[Start of section]
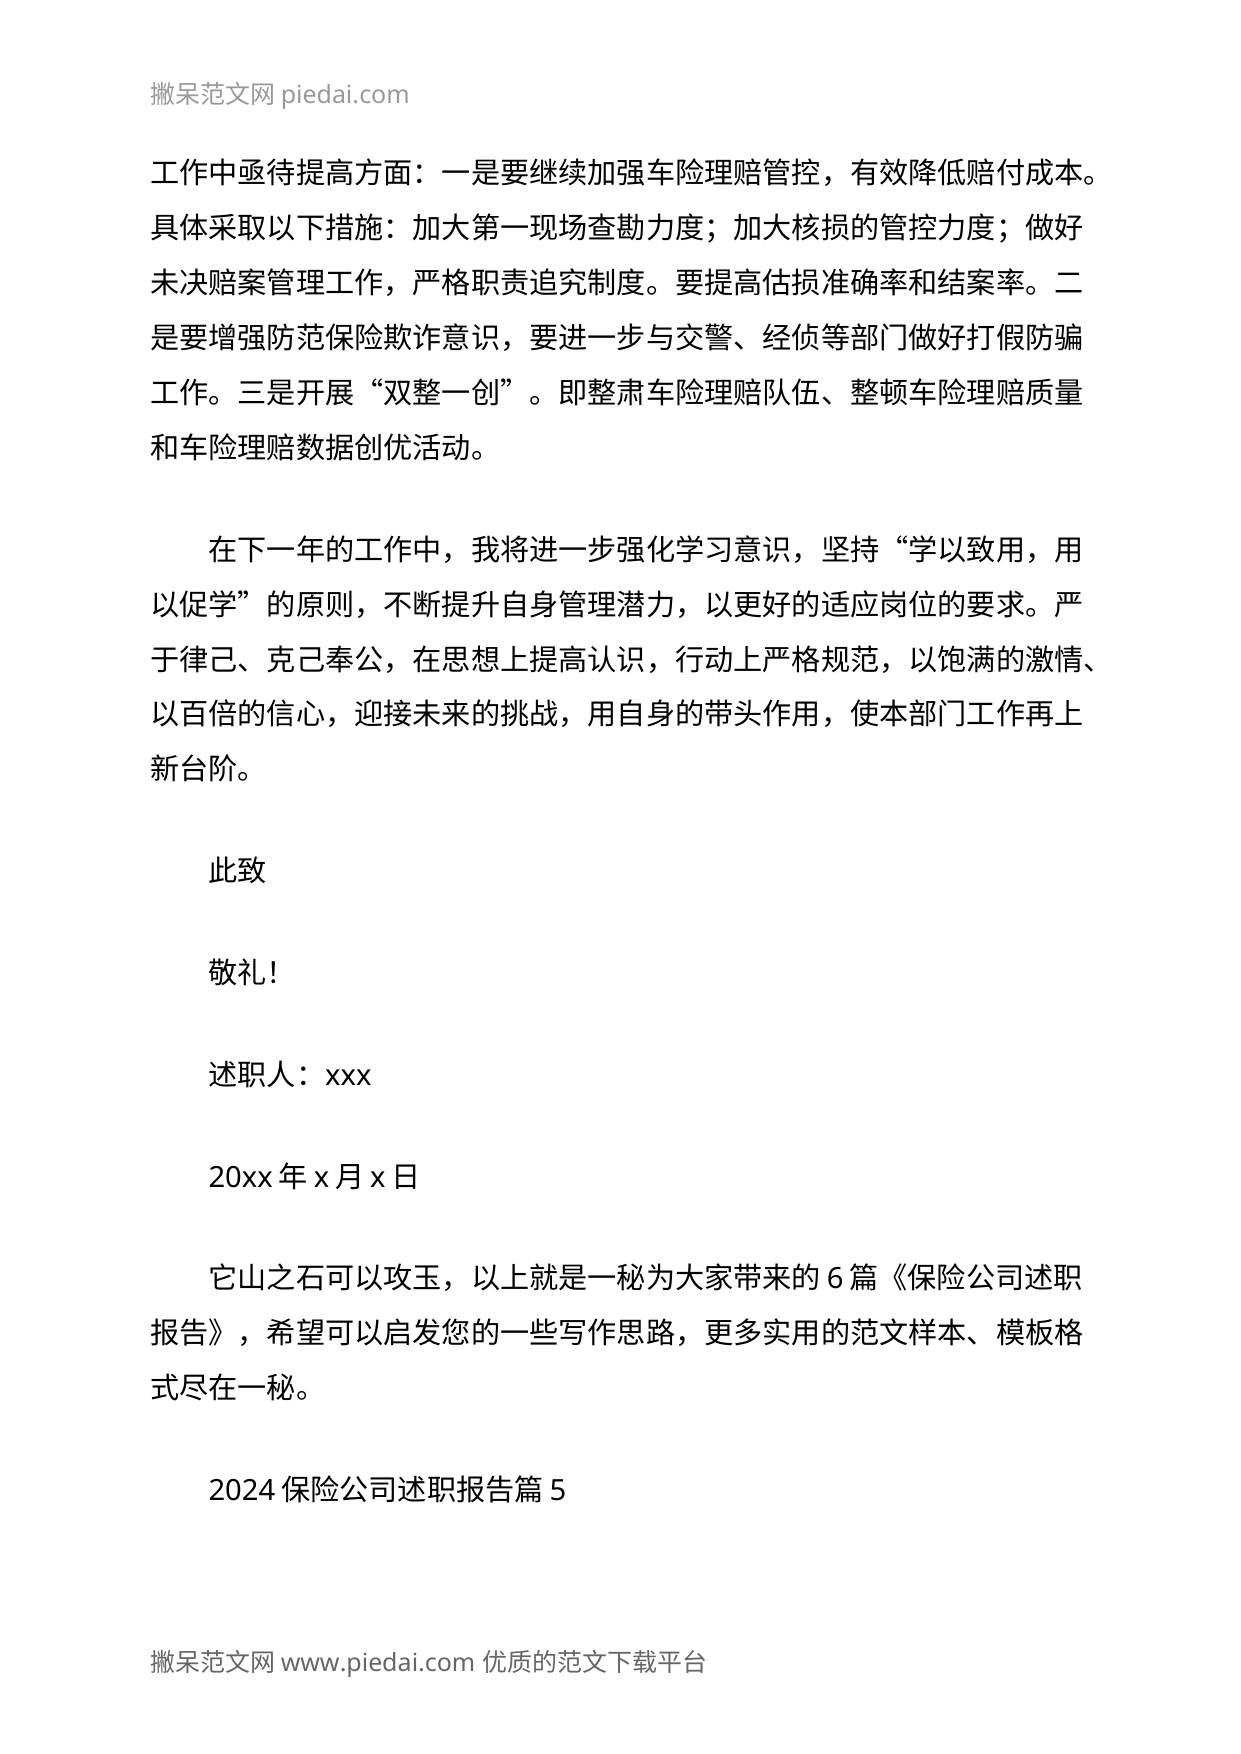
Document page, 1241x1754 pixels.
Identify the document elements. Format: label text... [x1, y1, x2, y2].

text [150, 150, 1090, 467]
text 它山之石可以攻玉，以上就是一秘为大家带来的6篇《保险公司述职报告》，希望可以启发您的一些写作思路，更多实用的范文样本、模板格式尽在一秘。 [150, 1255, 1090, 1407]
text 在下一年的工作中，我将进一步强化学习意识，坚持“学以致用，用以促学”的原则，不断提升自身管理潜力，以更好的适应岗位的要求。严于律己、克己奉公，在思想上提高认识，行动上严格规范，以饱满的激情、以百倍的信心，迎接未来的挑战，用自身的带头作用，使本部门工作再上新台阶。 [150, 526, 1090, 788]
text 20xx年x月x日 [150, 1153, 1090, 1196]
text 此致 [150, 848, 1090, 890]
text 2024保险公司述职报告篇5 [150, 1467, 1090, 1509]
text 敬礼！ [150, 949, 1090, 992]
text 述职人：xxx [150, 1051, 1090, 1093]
[End of section]
[Start of section]
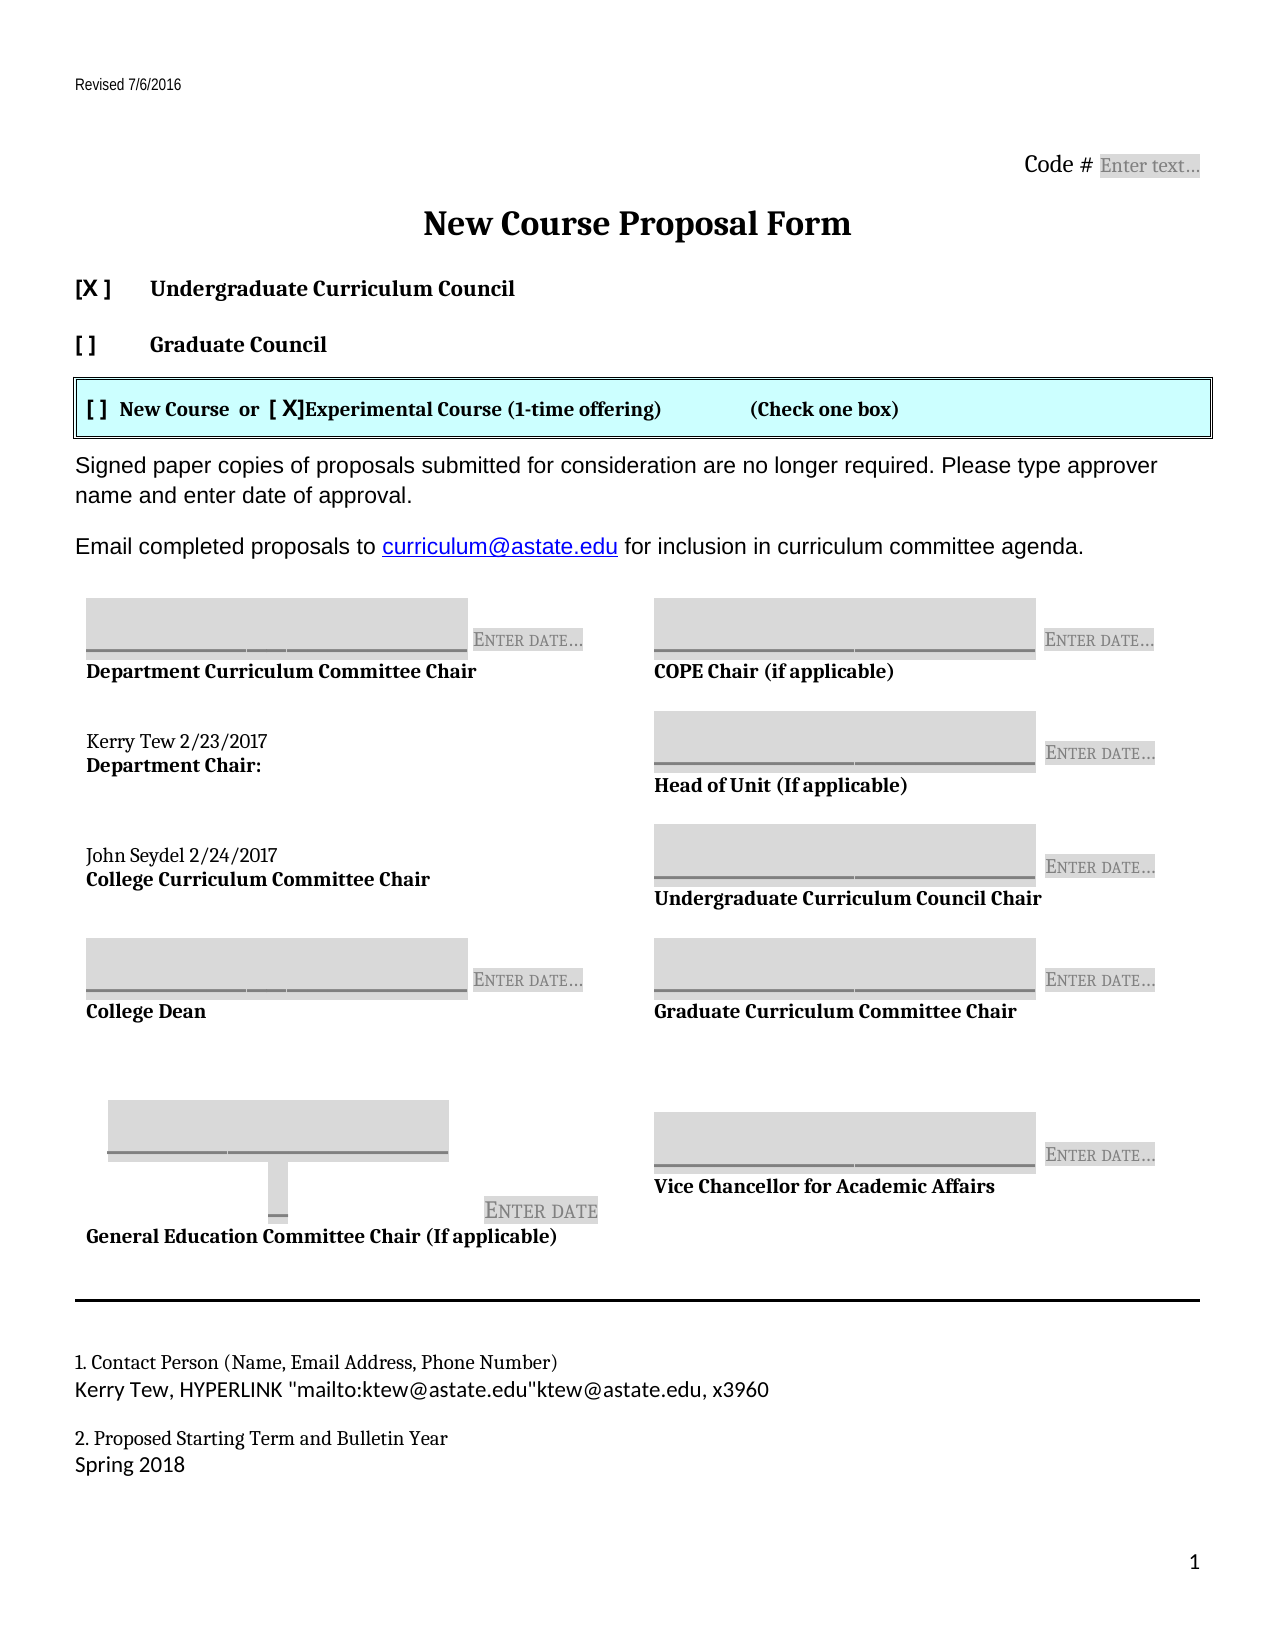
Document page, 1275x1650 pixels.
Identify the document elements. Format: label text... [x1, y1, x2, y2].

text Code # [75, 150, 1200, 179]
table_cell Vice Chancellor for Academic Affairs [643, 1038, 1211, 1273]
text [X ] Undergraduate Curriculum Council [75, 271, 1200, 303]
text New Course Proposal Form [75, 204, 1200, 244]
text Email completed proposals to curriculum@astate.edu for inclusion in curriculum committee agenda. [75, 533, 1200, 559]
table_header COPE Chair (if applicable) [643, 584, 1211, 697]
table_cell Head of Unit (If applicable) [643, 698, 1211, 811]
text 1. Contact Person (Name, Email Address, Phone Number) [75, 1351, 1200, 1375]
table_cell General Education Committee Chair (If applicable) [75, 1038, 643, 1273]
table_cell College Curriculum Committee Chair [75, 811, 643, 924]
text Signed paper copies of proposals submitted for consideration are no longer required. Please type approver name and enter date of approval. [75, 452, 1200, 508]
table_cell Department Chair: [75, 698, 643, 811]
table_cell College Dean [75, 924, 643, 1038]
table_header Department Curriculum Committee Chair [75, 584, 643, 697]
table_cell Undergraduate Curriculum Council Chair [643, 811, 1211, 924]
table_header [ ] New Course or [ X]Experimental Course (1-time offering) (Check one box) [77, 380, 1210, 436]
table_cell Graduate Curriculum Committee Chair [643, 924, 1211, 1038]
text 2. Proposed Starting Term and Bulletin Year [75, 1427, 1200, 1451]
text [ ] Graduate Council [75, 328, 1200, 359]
[End of section]
YOUR OBJECTIVE — Across the whole listing, show each line where the word "pixels" occurs.

SOLUTION FOR THIS PROBLEM —
Document page, 1241x1754 pixels.
Document page, 1275x1650 pixels.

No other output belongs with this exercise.